Exosomas en el fotoenvejecimiento de la piel: Funciones biológicas y potencial terapéutico



Exosomas en el fotoenvejecimiento cutáneo: funciones biológicas y oportunidad terapéutica
Los exosomas son vesículas microscópicas que actúan como mensajeros celulares. En tratamientos faciales se aplican para rejuvenecer la piel, mejorar su textura y luminosidad, y atenuar arrugas y líneas de expresión.
Se utilizan en combinación con técnicas como el microneedling o la mesoterapia para penetrar mejor en la piel, estimulando la producción de colágeno y elastina. Los resultados pueden incluir una regeneración celular profunda, una mejora en la firmeza y una reducción de cicatrices y pigmentación.
En medicina estética, los exosomas se emplean para estimular la regeneración celular, aumentar la producción de colágeno y elastina y mejorar la calidad de la piel y del cabello.
¿En qué consiste el tratamiento?
Los exosomas se aplican directamente sobre la piel, ya sea de forma tópica o mediante pequeñas inyecciones, para que penetren profundamente y activen los procesos de regeneración.

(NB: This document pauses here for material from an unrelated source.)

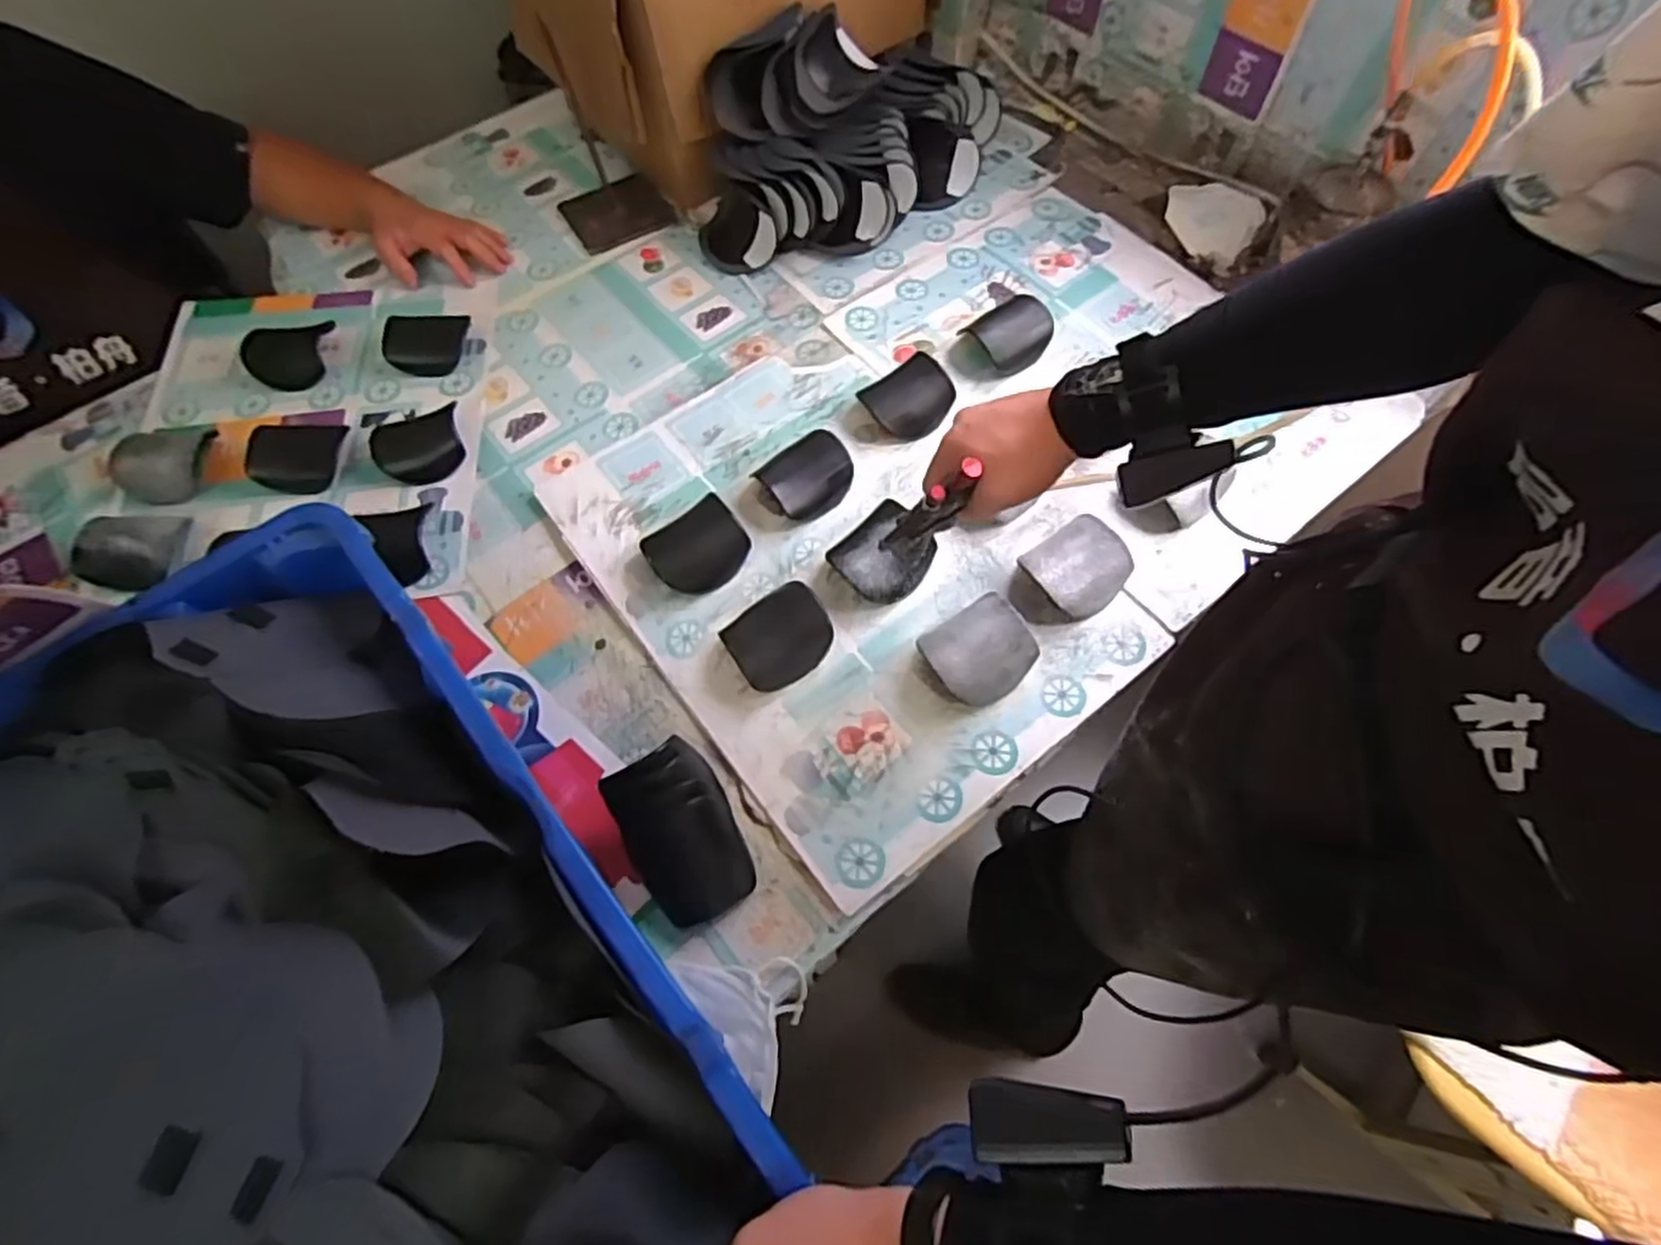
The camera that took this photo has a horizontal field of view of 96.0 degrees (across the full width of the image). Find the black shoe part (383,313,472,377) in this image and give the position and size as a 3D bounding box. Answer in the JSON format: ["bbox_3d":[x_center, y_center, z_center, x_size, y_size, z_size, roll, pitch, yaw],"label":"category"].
[{"bbox_3d":[-0.475,-0.327,0.875,0.084,0.025,0.083,-3,63,0],"label":"black shoe part"}]

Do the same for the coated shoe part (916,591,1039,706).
[{"bbox_3d":[0.130,0.026,0.664,0.091,0.043,0.085,-34,67,-15],"label":"coated shoe part"}]

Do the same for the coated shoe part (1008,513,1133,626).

A menudo se combinan con otras técnicas que abren microcanales en la piel para mejorar la absorción, como el microneedling (Dermapen) o la radiofrecuencia.
El procedimiento es mínimamente invasivo y la mayoría de los pacientes lo toleran bien, con un ligero enrojecimiento o hinchazón que suele desaparecer en pocas horas.
Beneficios principales
- Rejuvenecimiento y regeneración: Inducen a las células de la piel a producir más colágeno y elastina, mejorando la firmeza y elasticidad.
- Mejora de la textura y luminosidad: Unifican el tono de la piel, la hidratan y le dan un aspecto más luminoso y fresco.
- Tratamiento de imperfecciones: Atenúan arrugas finas, líneas de expresión, cicatrices y marcas.
- Recuperación: Aceleran la recuperación de la piel después de tratamientos como láser o peelings, al reducir la inflamación.
¿Cuántas sesiones son necesarias?
Se suelen recomendar entre 3 y 5 sesiones para obtener resultados óptimos, con intervalos de 3 a 4 semanas entre cada una.
Los resultados son progresivos, y los más visibles aparecen a partir de las 2 o 3 semanas, con efectos que pueden durar varios meses.